Début septembre, 4 chamans Kogis venus de Colombie sont venus en France participer à une expérimentation inédite afin de nous faire partager leur « diagnostic de santé territoriale ». Vivant depuis toujours en harmonie avec la nature, les Kogis ont été accompagnés pour l’occasion de chercheurs occidentaux. Une expérience qui a permis de mettre en perspective approche scientifique et approche traditionnelle.

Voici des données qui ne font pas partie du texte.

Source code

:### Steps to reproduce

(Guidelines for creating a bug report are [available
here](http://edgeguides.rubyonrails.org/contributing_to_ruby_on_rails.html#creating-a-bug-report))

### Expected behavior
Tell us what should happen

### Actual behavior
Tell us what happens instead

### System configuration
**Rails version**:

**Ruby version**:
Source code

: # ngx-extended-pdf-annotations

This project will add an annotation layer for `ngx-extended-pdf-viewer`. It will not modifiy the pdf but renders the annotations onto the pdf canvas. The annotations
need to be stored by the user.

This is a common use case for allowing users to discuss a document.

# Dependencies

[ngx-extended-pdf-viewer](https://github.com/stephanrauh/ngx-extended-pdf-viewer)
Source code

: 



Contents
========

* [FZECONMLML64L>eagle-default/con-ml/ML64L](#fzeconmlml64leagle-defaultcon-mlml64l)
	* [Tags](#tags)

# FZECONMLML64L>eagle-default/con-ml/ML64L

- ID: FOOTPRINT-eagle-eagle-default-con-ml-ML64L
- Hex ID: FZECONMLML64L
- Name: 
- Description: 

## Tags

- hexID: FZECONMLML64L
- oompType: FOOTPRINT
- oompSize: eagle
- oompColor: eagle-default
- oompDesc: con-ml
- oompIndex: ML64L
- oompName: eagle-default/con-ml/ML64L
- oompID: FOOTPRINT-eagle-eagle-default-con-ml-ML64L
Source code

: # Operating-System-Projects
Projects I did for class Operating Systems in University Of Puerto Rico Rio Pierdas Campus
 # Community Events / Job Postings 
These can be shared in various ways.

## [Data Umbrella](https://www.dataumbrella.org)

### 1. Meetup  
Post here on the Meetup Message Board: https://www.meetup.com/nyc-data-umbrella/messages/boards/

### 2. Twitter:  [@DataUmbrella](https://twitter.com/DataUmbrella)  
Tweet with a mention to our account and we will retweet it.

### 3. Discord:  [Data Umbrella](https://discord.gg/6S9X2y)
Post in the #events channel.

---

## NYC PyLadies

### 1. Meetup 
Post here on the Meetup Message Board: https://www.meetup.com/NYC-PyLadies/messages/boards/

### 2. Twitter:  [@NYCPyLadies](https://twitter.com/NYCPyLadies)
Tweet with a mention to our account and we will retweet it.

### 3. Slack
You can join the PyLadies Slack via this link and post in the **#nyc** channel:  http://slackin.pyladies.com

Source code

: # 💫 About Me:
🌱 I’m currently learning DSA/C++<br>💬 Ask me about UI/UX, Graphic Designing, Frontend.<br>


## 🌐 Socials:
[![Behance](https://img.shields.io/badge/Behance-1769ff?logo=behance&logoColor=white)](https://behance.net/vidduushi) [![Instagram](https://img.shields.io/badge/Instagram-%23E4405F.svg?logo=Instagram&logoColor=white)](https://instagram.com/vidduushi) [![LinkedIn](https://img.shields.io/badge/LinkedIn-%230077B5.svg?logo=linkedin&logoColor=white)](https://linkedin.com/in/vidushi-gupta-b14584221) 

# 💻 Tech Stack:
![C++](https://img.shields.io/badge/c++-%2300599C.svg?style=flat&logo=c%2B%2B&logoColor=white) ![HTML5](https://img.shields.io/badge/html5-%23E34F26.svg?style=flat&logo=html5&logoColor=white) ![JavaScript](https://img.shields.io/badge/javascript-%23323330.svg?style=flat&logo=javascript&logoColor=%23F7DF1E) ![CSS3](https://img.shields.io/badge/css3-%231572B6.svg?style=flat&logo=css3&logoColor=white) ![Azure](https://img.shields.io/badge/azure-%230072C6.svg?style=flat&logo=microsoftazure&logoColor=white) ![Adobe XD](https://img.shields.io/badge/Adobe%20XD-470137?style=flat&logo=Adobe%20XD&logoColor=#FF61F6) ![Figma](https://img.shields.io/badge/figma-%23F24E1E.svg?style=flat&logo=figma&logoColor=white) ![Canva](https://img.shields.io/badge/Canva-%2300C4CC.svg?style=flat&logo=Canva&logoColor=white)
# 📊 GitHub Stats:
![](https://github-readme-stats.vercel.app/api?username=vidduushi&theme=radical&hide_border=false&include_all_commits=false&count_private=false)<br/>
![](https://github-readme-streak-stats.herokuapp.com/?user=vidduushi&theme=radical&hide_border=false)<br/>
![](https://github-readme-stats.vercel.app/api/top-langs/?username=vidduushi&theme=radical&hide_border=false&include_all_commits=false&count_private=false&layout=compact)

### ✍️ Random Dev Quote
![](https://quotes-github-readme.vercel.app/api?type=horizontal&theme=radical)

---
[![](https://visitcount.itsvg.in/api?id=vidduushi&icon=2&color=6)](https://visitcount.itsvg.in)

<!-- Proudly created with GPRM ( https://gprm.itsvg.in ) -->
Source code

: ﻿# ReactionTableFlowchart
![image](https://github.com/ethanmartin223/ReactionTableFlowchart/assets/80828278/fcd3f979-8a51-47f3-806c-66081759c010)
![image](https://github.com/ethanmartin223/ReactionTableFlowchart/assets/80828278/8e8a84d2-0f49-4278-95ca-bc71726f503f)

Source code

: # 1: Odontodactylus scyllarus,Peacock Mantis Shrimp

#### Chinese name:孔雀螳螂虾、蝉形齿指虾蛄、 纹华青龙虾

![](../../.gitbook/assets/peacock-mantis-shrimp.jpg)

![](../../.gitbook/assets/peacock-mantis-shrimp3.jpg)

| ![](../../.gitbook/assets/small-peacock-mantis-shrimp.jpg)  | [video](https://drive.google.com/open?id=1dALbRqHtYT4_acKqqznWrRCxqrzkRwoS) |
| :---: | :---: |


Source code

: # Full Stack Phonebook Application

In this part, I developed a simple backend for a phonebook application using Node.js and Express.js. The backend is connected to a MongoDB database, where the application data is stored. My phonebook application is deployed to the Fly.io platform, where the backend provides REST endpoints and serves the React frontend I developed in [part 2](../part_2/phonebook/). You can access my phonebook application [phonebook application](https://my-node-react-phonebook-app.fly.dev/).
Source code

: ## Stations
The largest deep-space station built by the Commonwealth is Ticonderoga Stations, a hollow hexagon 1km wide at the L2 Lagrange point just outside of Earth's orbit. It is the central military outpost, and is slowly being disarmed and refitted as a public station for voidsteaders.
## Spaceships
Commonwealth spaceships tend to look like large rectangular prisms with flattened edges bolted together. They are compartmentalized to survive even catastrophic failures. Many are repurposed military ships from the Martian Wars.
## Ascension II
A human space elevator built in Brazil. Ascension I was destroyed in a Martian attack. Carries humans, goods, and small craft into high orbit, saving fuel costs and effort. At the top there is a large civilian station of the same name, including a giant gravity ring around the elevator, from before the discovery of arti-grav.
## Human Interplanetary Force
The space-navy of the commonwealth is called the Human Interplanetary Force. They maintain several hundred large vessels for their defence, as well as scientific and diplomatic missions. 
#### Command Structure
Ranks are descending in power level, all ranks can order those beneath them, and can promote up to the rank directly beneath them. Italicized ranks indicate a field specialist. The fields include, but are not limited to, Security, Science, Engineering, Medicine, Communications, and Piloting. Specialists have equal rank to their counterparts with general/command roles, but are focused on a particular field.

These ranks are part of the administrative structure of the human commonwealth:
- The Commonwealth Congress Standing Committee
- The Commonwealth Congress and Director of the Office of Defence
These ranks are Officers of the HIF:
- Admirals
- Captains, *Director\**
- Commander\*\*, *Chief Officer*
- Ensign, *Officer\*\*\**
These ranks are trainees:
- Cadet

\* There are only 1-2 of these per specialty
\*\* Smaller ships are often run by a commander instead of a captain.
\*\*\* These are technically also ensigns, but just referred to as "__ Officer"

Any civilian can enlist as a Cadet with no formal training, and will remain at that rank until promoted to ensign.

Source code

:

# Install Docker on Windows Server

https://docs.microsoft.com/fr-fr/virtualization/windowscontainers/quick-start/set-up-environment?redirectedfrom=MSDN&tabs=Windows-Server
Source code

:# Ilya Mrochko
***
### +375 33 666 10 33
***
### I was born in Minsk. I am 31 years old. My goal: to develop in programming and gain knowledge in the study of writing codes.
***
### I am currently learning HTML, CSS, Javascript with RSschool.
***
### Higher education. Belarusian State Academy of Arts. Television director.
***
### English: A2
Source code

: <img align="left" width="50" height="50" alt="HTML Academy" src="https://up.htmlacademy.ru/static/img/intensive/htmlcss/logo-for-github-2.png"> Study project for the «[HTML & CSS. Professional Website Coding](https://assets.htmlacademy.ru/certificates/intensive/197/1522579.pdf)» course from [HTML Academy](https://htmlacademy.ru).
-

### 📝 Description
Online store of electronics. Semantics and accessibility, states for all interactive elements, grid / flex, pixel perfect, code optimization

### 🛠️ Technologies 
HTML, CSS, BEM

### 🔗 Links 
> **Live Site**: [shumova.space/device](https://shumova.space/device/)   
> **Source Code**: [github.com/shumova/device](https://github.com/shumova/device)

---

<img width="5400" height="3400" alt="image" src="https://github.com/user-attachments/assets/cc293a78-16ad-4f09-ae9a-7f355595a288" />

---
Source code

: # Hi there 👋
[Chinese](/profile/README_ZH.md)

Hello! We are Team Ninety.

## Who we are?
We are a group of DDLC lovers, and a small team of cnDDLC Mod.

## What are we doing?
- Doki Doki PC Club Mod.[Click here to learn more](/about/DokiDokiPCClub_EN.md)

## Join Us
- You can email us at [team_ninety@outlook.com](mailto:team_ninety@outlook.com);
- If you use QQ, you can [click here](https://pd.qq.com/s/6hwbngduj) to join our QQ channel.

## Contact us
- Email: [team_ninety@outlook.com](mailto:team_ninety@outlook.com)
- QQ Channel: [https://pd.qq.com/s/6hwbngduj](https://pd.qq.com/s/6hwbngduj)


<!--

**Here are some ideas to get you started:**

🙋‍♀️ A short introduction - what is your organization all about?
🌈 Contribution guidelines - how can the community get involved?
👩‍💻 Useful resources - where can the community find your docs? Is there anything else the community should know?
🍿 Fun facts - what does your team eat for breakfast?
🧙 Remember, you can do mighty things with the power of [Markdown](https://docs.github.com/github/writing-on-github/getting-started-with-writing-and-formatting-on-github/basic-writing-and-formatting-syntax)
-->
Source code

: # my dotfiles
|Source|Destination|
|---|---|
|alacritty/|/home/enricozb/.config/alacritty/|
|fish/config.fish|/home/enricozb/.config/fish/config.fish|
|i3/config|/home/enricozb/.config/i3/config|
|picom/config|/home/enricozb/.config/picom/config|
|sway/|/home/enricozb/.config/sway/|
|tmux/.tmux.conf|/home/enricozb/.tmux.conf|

C’est encore une bien belle histoire qui se trouve à l’origine de la venue en France de cette délégation d’Indiens Kogis. Au milieu des années 90, en effet, alors qu’il était en train d’explorer leur territoire, le jeune géographe français Éric Julien est atteint d’un œdème pulmonaire sévère et ne conserve la santé que grâce à l’intervention des chamans locaux. De cette rencontre initiale naît une amitié indéfectible, puis quelques mois plus tard, l’association Tchendukua créée par le géographe pour permettre à cette communauté si particulière de sauvegarder son mode de vie.
Après que l’association soit, au fil des années, parvenue à leur acheter plus de 200 hectares de forêt et - grâce au soutien de Pierre Richard, grand défenseur des nations "premières" ! - à réaliser un documentaire sur eux pour la télévision, Eric Julien a pensé qu’il était temps que les Kogis montrent qu’ils étaient eux aussi en mesure de nous apporter quelque chose. Rien de "matériel" cependant.
Petite communauté d’environ 12 000 personnes résidant sur les hauts versants de la Sierra Navada colombienne bordant la mer des Caraïbes, les Kogis vivent depuis toujours sans argent ni écriture, au rythme de la "Terre Mère" et sont convaincus que l’être humain dans ses équilibres comme ses déséquilibres, est le reflet du territoire sur lequel il vit. D’où l’idée avancée par Éric Julien de leur demander de réaliser un véritable "diagnostic de santé territoriale" d’une partie du département de la Drôme.
Si l’idée a pu paraître saugrenue à certains, les mentalités finissant toujours par évoluer, elle a en revanche semblé parfaitement valide aux 8 chercheurs qui les ont accompagnés au fil de cette enquête de terrain. Son but ? Lire dans les paysages et recueillir toutes les informations données par la qualité de l’eau, la présence et la santé de la faune comme de la flore ou encore la structure de la roche. Géographes, médecins et biologistes venus d’universités de plusieurs continents (France, Suisse, Brésil, Nouvelle-Zélande…) se sont donc joints aux chamans enquêteurs lorsqu’ils ont arpenté la vallée du Haut-Diois, aux sources de la Drôme.
Fort du soutien que lui ont apporté aussi bien l’Agence Française de Développement (AFD) que le Ministère de la transition Écologique qui financent en partie le voyage des 4 représentants Kogis - trois chamans hommes ou Mamus, accompagnés d’une femme ou Saga -, Tchendukua, au-delà des résultats concrets de l’expérimentation, entend surtout faire évoluer notre regard sur notre rapport à la nature. Et puisque nos mentalités occidentales sont avant tout sensibles aux arguments rationnels, offrons-leur des arguments rationnels, s’est dit Éric Julien :
« Si plusieurs scientifiques expliquent que ce que font les Kogis n’est pas idiot, cela rendra assurément leur parole plus audible ! ».
Raison pour laquelle, au terme de l’expérimentation, les Indiens Kogis et certains des chercheurs présents ont fait dialoguer sciences et traditions à l’occasion d'une rencontre exceptionnelle organisée à Toulouse le 15 septembre.
Sur le thème : « Entre santé et territoire, quelle relation ? Et quelles voies essentielles de guérison ? », chamans et scientifiques ont porté un regard croisé permettant de faire émerger des territoires de pensée communs entre approche scientifique et savoir écologique traditionnel. Installé depuis plus de mille ans dans une « voie féminine » d’approche du monde douce et respectueuse où l’on « pense » les choses plutôt qu’on les « utilise », les Indiens Kogis, aussi démunis soient-ils, ont un message à nous faire passer :
« Nous ne vous demandons pas seulement de nous aider à retrouver nos terres, non… nous vous demandons surtout de nous aider à protéger ce que vous appelez la nature : les êtres vivants, les animaux, les plantes et les arbres, mais aussi les pierres ».